For the rest, the general position of Balmes among his countrymen may be summed up in the words of one of the leading Spanish journals, “El Heraldo”, at the time of his death. “Balmes appeared, like Chateaubriand, on the last day of the revolution of his country to demand from it an account of its excesses, and to claim for ancient institutions their forgotten rights. Both mounted on the wings of genius to a height so elevated above the passions of party that all entertained respect and veneration for them.
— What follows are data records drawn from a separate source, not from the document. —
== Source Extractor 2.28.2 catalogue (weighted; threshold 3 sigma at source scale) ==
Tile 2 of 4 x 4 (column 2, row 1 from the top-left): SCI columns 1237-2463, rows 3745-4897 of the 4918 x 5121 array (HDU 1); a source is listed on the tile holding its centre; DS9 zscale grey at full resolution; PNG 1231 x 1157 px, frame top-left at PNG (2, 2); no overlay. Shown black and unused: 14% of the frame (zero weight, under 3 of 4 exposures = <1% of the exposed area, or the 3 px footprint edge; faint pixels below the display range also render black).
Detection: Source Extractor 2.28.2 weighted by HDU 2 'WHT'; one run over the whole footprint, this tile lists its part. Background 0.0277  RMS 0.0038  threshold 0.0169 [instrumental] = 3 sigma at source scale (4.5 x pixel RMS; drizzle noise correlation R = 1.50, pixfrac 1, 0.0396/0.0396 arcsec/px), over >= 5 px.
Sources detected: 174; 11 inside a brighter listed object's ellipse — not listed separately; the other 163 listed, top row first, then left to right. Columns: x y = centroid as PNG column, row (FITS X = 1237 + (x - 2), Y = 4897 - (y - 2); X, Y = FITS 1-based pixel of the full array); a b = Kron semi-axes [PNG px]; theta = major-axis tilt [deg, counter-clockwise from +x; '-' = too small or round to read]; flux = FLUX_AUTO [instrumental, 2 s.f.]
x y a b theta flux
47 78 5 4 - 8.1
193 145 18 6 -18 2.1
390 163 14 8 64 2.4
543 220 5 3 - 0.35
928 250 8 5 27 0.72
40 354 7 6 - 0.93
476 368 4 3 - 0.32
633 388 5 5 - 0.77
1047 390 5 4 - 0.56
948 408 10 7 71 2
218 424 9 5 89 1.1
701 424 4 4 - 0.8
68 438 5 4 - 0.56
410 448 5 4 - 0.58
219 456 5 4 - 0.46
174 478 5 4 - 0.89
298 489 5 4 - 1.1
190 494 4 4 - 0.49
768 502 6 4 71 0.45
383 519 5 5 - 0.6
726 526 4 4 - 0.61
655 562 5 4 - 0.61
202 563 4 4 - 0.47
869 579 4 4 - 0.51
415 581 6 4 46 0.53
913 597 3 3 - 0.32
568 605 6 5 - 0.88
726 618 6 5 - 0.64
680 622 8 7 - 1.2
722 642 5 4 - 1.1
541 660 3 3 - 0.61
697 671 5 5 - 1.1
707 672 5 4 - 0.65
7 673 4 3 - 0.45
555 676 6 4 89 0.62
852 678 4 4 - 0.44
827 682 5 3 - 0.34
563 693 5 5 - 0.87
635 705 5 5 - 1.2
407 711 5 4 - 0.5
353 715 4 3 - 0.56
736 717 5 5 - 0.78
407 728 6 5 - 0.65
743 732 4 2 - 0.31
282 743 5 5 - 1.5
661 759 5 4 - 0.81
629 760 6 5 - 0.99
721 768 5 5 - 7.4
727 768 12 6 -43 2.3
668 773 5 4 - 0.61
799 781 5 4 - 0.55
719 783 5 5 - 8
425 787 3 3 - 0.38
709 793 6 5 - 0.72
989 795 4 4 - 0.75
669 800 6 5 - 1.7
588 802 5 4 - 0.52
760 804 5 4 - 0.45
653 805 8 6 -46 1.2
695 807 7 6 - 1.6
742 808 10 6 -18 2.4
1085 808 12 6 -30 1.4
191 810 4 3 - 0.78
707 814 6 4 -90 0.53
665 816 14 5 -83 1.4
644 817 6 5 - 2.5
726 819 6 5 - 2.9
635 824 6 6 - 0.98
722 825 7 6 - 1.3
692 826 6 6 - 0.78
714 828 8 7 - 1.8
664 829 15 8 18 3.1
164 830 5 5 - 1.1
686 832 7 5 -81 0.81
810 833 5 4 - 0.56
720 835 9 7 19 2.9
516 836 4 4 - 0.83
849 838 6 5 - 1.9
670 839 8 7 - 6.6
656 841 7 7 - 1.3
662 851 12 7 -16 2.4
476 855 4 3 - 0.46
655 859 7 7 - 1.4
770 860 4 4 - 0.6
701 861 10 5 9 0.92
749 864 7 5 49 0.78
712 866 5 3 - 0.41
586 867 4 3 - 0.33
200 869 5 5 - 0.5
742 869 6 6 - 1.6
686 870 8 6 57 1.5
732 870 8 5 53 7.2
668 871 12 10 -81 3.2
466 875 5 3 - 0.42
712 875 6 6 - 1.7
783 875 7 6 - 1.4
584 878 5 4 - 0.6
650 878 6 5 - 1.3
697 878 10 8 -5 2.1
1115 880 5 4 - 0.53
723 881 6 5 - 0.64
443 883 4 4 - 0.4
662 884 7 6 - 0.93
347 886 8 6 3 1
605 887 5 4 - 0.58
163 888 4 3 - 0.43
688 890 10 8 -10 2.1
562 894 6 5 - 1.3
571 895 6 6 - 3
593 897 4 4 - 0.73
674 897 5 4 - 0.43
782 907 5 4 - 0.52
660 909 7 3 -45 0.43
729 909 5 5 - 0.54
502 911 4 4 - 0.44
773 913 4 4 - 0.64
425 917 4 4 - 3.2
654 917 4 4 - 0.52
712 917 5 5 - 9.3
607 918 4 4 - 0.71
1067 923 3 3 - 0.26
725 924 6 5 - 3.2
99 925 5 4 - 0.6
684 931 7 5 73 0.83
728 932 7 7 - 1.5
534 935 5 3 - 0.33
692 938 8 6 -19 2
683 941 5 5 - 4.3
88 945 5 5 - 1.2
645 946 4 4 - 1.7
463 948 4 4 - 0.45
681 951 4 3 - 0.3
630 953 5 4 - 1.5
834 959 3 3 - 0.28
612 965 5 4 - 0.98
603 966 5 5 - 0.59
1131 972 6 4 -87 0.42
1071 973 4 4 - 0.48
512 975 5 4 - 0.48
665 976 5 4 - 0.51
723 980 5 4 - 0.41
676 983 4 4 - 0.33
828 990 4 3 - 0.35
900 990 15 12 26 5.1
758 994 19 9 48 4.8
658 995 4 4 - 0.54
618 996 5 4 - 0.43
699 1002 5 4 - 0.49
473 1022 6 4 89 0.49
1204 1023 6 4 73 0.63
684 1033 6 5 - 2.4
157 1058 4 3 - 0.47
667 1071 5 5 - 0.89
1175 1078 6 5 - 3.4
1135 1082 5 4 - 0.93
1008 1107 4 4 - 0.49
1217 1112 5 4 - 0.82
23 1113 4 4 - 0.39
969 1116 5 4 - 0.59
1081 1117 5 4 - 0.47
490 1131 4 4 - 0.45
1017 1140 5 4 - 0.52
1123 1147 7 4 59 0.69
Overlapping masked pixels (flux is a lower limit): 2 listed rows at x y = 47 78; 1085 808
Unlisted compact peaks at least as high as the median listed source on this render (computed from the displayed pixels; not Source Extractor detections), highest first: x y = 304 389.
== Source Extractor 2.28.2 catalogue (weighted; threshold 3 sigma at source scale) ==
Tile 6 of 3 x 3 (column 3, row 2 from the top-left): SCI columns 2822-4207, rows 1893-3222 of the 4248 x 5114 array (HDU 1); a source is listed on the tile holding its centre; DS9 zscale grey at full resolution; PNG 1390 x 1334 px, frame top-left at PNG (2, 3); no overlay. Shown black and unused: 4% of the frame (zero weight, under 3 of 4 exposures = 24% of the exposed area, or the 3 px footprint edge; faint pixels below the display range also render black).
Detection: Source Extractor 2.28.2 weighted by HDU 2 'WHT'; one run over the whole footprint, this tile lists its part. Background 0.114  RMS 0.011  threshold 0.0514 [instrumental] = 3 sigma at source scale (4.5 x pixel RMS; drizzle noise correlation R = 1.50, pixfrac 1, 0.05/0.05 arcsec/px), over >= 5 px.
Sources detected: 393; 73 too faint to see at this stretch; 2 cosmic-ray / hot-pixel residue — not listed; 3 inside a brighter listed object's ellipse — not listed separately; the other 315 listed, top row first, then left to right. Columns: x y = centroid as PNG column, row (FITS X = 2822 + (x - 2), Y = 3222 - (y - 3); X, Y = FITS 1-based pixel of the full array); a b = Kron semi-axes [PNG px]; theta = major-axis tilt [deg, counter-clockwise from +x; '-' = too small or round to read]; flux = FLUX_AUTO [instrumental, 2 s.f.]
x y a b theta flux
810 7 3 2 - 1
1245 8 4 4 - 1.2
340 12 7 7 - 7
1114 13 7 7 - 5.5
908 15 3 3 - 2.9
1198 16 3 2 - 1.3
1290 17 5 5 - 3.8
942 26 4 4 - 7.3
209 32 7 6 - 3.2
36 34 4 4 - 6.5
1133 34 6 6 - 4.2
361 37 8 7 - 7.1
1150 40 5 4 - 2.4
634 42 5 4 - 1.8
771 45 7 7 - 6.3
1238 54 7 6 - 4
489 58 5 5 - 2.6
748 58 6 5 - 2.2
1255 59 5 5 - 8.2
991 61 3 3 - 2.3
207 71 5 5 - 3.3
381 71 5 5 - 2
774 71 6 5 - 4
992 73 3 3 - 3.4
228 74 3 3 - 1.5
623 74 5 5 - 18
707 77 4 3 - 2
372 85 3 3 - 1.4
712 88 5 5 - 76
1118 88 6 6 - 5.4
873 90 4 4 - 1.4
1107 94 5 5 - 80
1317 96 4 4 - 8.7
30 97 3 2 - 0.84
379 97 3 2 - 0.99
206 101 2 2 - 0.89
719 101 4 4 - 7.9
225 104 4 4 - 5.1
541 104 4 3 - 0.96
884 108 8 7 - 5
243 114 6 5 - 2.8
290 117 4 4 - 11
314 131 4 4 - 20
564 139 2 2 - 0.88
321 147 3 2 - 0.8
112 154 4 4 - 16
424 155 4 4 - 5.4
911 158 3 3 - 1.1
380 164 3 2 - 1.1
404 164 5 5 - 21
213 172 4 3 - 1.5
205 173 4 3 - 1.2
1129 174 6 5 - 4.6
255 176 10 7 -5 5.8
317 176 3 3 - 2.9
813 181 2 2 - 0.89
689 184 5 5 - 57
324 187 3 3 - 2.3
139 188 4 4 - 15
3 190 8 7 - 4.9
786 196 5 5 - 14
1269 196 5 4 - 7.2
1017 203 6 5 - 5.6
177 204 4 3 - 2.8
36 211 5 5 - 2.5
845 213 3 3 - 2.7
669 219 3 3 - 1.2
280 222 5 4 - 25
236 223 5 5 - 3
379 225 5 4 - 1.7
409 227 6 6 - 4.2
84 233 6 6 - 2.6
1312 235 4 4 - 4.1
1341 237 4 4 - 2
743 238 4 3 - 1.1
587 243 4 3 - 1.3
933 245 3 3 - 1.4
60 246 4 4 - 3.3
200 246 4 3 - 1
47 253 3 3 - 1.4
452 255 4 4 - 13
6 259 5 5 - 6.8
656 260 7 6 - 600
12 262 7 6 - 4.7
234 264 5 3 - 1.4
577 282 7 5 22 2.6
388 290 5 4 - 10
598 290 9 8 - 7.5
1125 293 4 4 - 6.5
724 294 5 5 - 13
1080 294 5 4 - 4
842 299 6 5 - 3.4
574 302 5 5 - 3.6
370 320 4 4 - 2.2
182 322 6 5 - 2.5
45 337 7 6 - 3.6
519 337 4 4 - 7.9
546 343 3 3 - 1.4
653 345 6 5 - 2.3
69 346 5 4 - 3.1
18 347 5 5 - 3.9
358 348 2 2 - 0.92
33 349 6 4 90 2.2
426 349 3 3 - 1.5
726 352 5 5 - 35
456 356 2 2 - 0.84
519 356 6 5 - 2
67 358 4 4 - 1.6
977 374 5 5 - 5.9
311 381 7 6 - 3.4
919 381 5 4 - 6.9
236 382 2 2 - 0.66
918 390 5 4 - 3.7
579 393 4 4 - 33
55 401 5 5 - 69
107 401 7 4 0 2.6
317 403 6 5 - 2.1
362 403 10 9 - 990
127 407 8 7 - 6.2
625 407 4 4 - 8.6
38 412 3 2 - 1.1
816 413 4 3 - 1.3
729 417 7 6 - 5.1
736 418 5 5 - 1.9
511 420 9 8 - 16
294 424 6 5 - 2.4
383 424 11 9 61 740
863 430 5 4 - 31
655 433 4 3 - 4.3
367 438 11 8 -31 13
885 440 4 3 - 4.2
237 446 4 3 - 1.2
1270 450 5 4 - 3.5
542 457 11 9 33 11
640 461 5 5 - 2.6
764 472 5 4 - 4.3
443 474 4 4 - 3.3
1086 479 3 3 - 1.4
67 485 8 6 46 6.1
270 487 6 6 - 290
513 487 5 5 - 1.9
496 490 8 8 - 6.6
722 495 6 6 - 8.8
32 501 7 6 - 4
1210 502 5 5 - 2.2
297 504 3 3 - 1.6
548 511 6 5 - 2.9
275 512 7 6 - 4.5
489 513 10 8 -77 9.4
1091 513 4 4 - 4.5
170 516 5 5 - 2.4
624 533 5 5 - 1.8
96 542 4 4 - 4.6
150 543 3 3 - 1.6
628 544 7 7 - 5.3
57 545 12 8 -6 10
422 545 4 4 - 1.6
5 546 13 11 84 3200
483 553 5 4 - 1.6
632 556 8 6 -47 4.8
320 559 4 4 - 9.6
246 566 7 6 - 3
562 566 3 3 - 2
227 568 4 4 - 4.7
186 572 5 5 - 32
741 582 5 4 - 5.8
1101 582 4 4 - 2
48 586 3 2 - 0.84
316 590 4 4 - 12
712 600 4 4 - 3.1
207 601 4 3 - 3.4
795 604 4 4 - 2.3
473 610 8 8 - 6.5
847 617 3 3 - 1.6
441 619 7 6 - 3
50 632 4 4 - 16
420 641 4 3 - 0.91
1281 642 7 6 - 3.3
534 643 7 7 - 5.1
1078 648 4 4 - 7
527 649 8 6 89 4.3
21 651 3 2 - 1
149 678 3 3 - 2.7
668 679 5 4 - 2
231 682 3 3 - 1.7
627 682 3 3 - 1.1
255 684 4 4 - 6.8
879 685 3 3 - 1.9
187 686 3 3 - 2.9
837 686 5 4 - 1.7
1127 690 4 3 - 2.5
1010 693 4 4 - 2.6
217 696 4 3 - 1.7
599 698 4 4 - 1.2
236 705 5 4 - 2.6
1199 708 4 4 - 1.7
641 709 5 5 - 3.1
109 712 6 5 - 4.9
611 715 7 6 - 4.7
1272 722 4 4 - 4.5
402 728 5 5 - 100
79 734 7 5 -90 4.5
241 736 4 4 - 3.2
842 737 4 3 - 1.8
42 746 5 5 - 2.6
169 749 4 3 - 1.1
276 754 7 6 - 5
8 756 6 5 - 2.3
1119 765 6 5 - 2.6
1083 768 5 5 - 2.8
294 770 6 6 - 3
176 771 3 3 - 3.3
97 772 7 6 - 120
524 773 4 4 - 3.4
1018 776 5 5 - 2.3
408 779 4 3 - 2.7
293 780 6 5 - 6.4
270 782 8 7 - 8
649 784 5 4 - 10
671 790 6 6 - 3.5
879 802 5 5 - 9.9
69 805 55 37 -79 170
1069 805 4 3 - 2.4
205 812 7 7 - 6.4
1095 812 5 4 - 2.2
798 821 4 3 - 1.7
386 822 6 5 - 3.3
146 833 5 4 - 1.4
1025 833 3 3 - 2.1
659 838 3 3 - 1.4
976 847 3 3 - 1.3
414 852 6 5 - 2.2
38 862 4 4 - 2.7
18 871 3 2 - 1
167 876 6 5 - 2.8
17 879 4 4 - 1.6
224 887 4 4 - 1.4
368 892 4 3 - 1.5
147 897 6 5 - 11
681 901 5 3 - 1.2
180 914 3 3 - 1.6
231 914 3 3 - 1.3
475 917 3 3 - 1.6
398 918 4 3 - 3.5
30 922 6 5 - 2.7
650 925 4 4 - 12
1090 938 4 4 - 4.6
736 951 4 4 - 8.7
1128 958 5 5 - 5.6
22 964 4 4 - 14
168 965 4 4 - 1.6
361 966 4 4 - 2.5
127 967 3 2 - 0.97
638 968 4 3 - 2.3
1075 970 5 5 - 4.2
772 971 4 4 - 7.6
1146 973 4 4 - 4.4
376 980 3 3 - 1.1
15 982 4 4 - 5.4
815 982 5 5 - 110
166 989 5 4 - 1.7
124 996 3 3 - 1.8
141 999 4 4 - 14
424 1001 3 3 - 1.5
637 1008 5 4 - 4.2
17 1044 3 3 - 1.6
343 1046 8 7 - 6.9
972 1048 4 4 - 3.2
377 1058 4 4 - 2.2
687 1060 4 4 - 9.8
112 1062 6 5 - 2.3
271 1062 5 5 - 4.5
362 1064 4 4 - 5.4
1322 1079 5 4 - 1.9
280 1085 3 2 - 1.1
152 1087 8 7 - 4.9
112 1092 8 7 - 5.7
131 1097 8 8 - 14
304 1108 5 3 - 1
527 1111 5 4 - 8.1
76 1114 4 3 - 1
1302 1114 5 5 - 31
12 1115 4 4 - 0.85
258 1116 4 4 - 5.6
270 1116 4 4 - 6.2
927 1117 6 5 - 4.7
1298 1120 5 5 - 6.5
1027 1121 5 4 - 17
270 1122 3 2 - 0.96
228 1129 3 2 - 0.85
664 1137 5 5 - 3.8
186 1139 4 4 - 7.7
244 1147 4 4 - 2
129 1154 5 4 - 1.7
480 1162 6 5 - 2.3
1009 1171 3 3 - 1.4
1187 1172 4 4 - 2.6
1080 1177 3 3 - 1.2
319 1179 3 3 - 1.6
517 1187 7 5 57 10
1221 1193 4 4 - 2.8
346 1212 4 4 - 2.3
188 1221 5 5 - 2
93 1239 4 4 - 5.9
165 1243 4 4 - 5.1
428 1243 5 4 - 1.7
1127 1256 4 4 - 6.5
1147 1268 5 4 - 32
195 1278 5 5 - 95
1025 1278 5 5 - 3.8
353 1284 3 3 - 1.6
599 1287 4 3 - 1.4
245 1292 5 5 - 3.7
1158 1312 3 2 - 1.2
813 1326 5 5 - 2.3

One and the other brought such glory to their country that, though they combated generally prevailing opinions and prejudices, all good citizens wove for them well-earned crowns and loved them with enthusiasm.” Besides the works mentioned above, a collection of fragments and unpublished pieces were issued after his death under the title “Escritos póstumos” (Barcelona, 1850); also “Poesías póstumas” (ib.), and “Escrítos políticos” (ib.)